If your significant other can’t be turned away from football Sundays, try bringing the party home. Host a football-watching shindig and at least you will have people who are willing to chat with you. If your husband prefers to watch alone (he HATES distractions or any sort of chit-chat during game time), you can practice your chili recipes, that new dip recipe you’ve been meaning to make, and finally break out that crock-pot. The benefit of trying out new recipes when nobody is coming over is that you will poison less people if the outcome is less than desirable.
4. Take breaks together.
Plan time each week with your significant other that does NOT involve any mention of football. Go to dinner. Go for a walk. Go to a bookstore. Try to remember that your significant other is also somebody other than an insane person who screams at televisions and starts making random arm gestures to represent referee signals. Turn your phones off (or on vibrate) for the entire time and force your significant other to give all fantasy football calls, news, and trades a rest.
5. Keep in touch.
You know how it’s impossible to find time to call anyone back these days? Football Sundays are the BEST time to make actual phone calls! Call your uncle, your grandmother, your long-distance best friend, your beloved college roommate who lives down the street but whom you haven’t seen in forever, and your former work friend that you normally only text. It’s also a great time for writing birthday cards, sending thank you notes, and buying gifts for people (online, if it’s cold out!).
6. Find a hobby.
Take up an equally time-consuming and insane hobby like ice sculpting, mud wrestling, or glass blowing. When your significant other inquires why on earth you would be interested in something like ice sculpting, respond like this, “You think ice sculpting is crazy? How about watching two teams of the biggest human beings on this planet throwing a pig skin up and down a grassy field to each other while they tackle and crunch the crap out of each other repeatedly?” Suddenly your ice sculpting class seems much more civilized.

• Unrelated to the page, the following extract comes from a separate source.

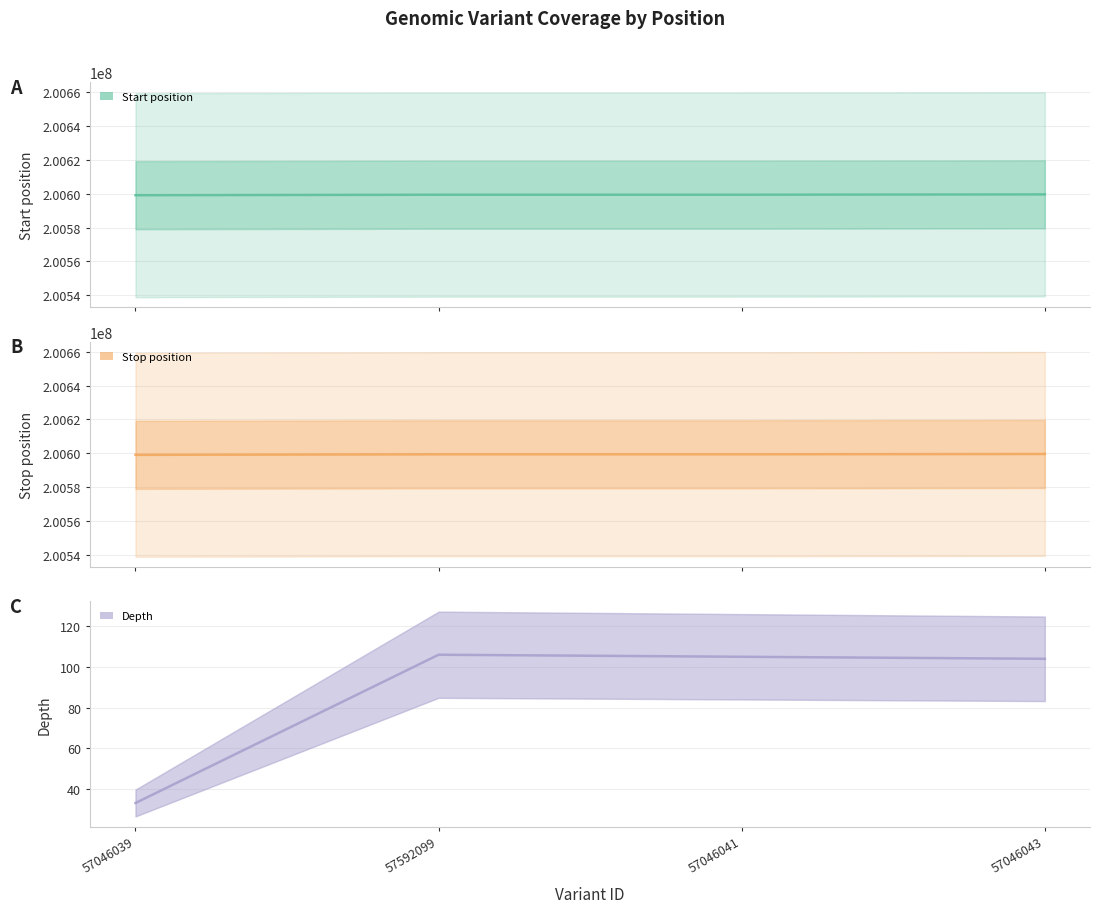

How many values in the start series exceed 200599402?

1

7. Catch up on your TV watching.
The beauty of modern technology (assuming you have more than one television) is that you can finally watch Season 2 of Orange is the New Black (assuming your significant other has no interest in watching with you, which is a bad bet with this series). You should also try Revenge, Nashville, or Scandal. When all else fails, there’s always a Keeping Up With the Kardashians, Real Housewives of Somewhere, or Jersey Shore marathon on during football Sundays.
8. Primping time.
Get a haircut. Highlights. A facial. A mani / pedi and say “yes” to the 10 minute back massage after. Go on Groupon or Living Social and book a spa package. A wax while you’re at it. Go spray tanning if you’re really feeling ambitious. You will arrive home looking and feeling relaxed, gorgeous, and glowing. Your significant other will have spent 8 hours on a couch and be bloated from all the wings, beer, and pizza.
9. Day trip away.
Visit nearby friends. Meet somewhere unique like a teashop that serves scones alongside your tea. Go to the zoo. See a movie. Find a new exhibit at a museum. I love going to public places on Sundays to observe what other human beings look like that are not controlled by the NFL. It’s fascinating.

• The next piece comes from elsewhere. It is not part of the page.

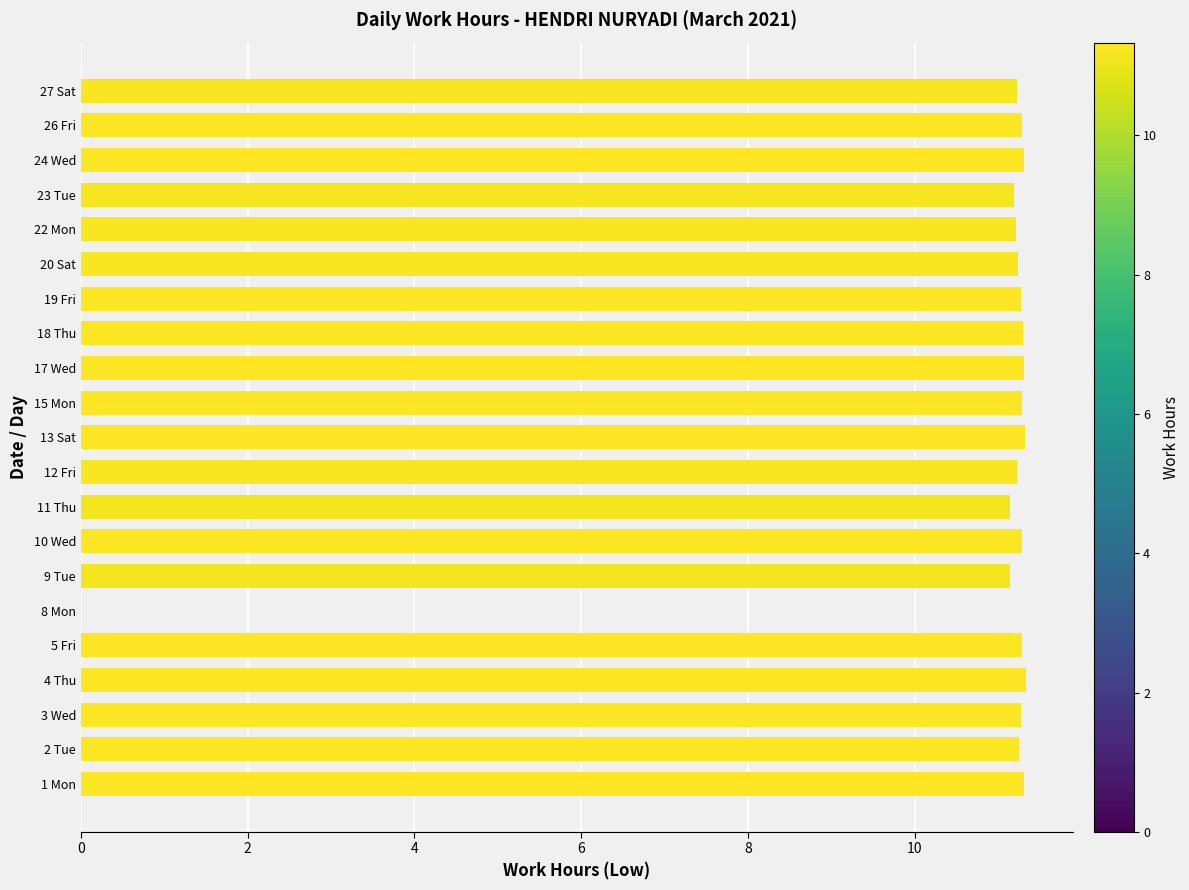

Approximately how many times larger is the value at 18 Thu compared to 3 Wed?

1.0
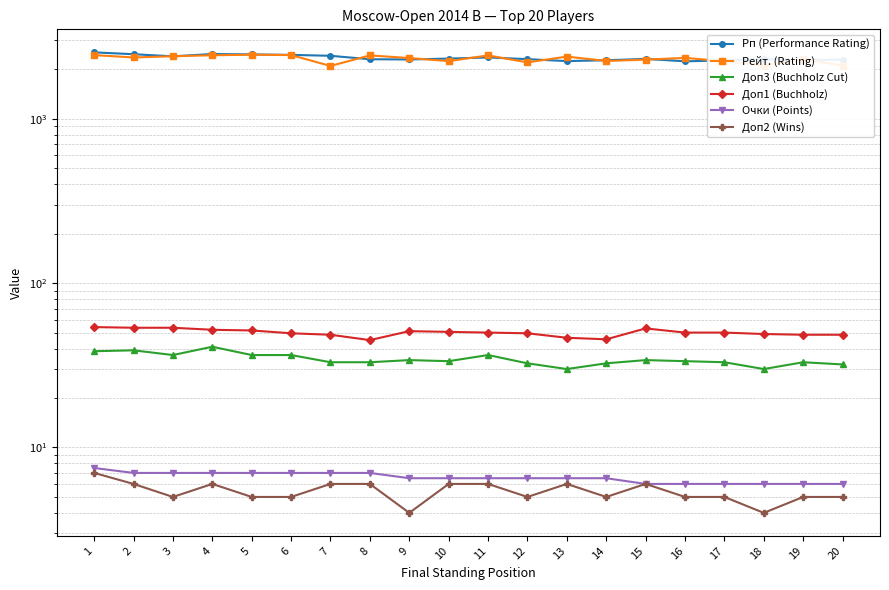

True or false: Доп2 (Wins) has more than 1 points higher than both neighbors.

True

10. If you can’t beat ‘em, join them.
Once in a while, plan to do and watch whatever your significant other does and actually watch a football game without protesting. Ask questions during commercial breaks (and only during breaks in the actual play unless you’re looking for a fight). It’s good for your relationship and you may learn enough to keep up with the office chat. If you’re really looking to learn the lingo, join your own fantasy league. Or start one and only include people who have no idea about football. Your significant other will take pride in assisting you with your line-up each week. It may even lead to some actual conversations during football season — a rare and beautiful thing.